Selimoviç in parçalı Yugoslavya’da edebiyatçı kişiliği de Suat Engüllü’ye göre, bir ihanet çizgisi izler: “…o yıllarda galeyana gelen, her
türlü firsatı akıllıca değerlendiren, elindeki bütün imkânları devreye sokan Sırp milliyetçiliği lobisinin sistematik gayretleri üstün gelmiş, bunun sonucu olarak da Meşa Selimoviç, Saraybosna’yı terk edip Belgrad’a yerleşmesinden bir süre önce yayımlanan Predrag Palavestra’nın Savaş Sonrası Sırp Edebiyatı kitabına Sırp yazarı olarak dahil edilmesi nedeniyle, 12 Haziran 1973 tarihli Politika Gazetesinde yayımlanan bir yazıda olduğu gibi, 3 Kasım 1976 tarihinde Sırp ve Bilim Akademisi’ne gönderdiği mektupta da “Bosnalı, Müslüman bir aileden geldiğini” belirtmekle birlikte, “Sırp ulusuna ve Sırp edebiyatına mensup olduğunu” vurgulamış, geçen yüzyılın 60’lı yıllarında Boşnaklığını reddedip Sırplığı ya da Hırvatlığı benimseyen birçok Boşnak aydın ve yazar gibi, asıl mensubu olduğu Boşnak ulusuna da, Boşnak edebiyatına da sırt çevirip ihanet etmiştir.” (Kale, s.499)

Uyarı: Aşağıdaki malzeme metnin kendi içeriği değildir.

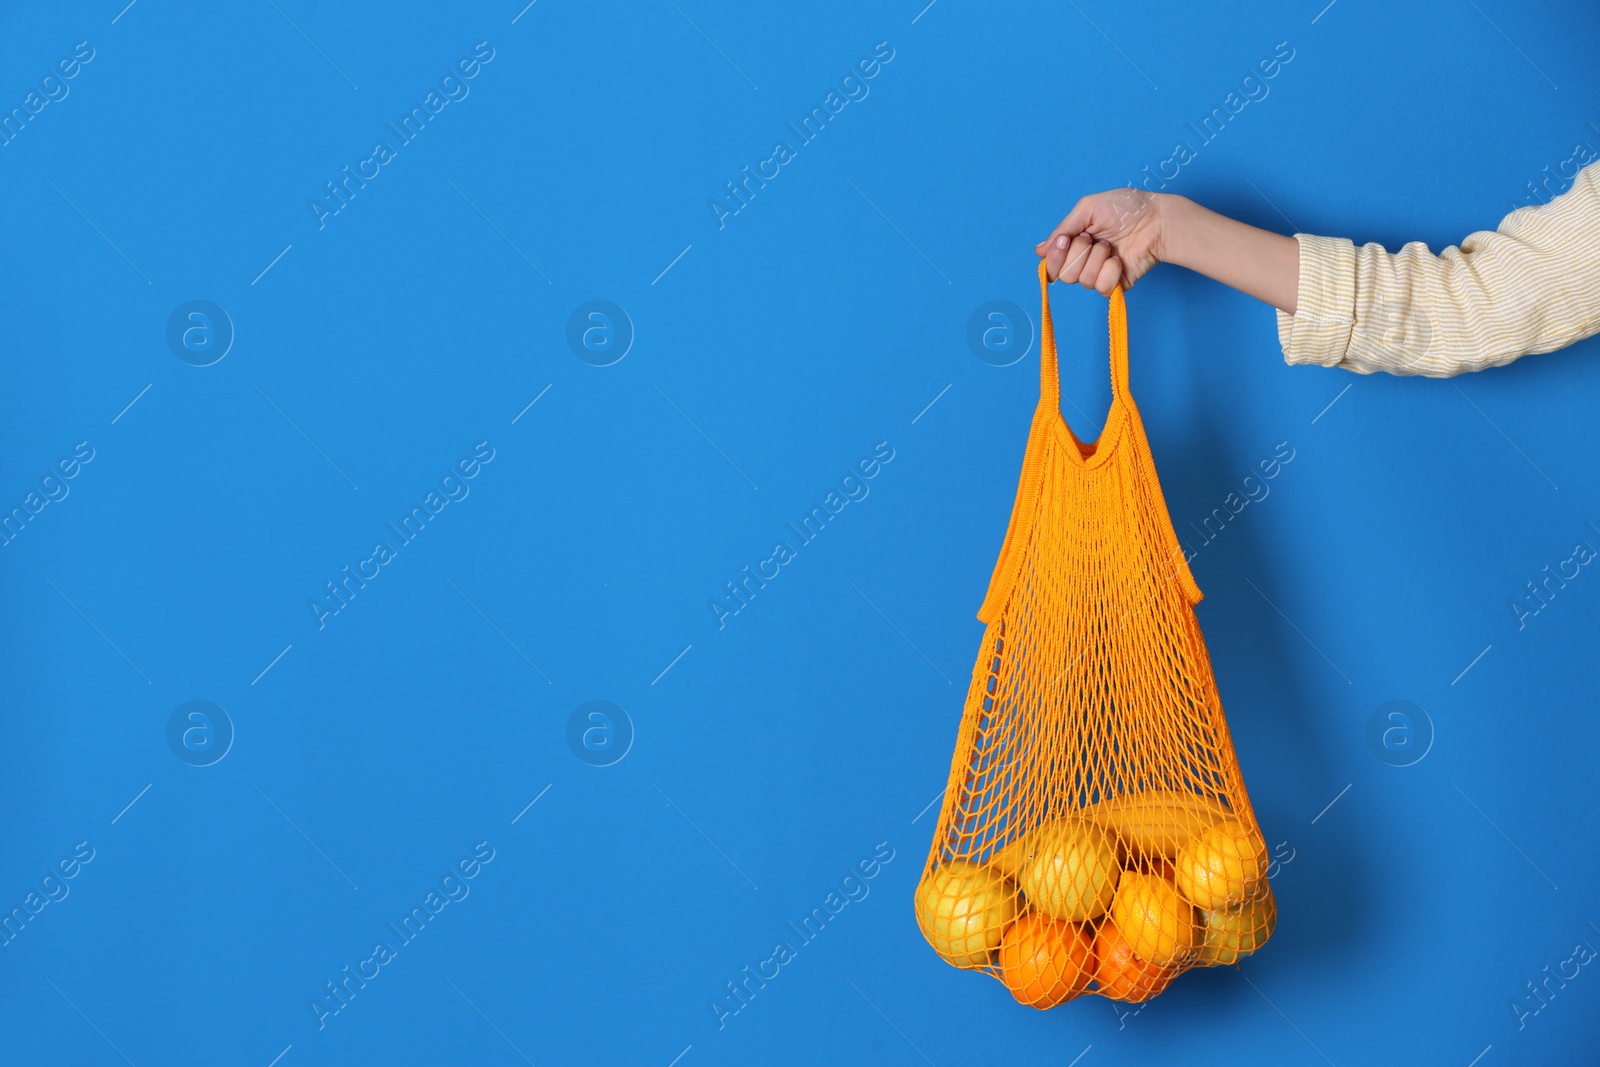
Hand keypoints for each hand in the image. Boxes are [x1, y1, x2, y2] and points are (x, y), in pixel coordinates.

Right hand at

Derviş ve Ölüm’ün yazarı Meşa Selimoviç, kitabı için şunları söyledi: “Bu, her şeyden önce felsefi ve psikolojik bir romandır. Dürüst bir kişiliğe sahip olmasına rağmen, Derviş’in düşünce tarzı dogmatik, belli kalıpların dışına çıkmayan bir düşünce tarzıdır; oysa hayat ona tuzaklar kurmakta, onun sözde sarsılmaz düşünce tarzının ve dünya karşısında takındığı tavrın zırhını paramparça etmektedir. Yazarken beni özellikle ilgilendiren dildi; dilin kendi içinde gizlediği, etkileyici psikolojik durumların ifade edilebilmesini sağlayan olanaklardı…”

Doğan Hızlan şöyle diyecekti: “Türkiye ile Yugoslavya arasındaki edebi hat gittikçe pekişiyordu. Ivo Andriç’in eserlerinin çevirisini, başka yazarların dilimizde görünmesi izledi. Meşa Selimoviç’in Derviş ve Ölüm’ü çok beğenildi.” (Hürriyet, 29 Mart 1999) Roman yönetmen Alberto Rondalli tarafindan kendi yazdığı senaryoyla filme çekildi, 2002’de Türkiye’de de gösterildi.

Türkçede de Yayımlanan Başlıca Eserleri

Derviş ve Ölüm (Mahmut Kıratlı, 1973),
Kale (Suat Engüllü, 2001)

11 Temmuz 1982’de de Belgrad’da yaşama gözlerini yumdu.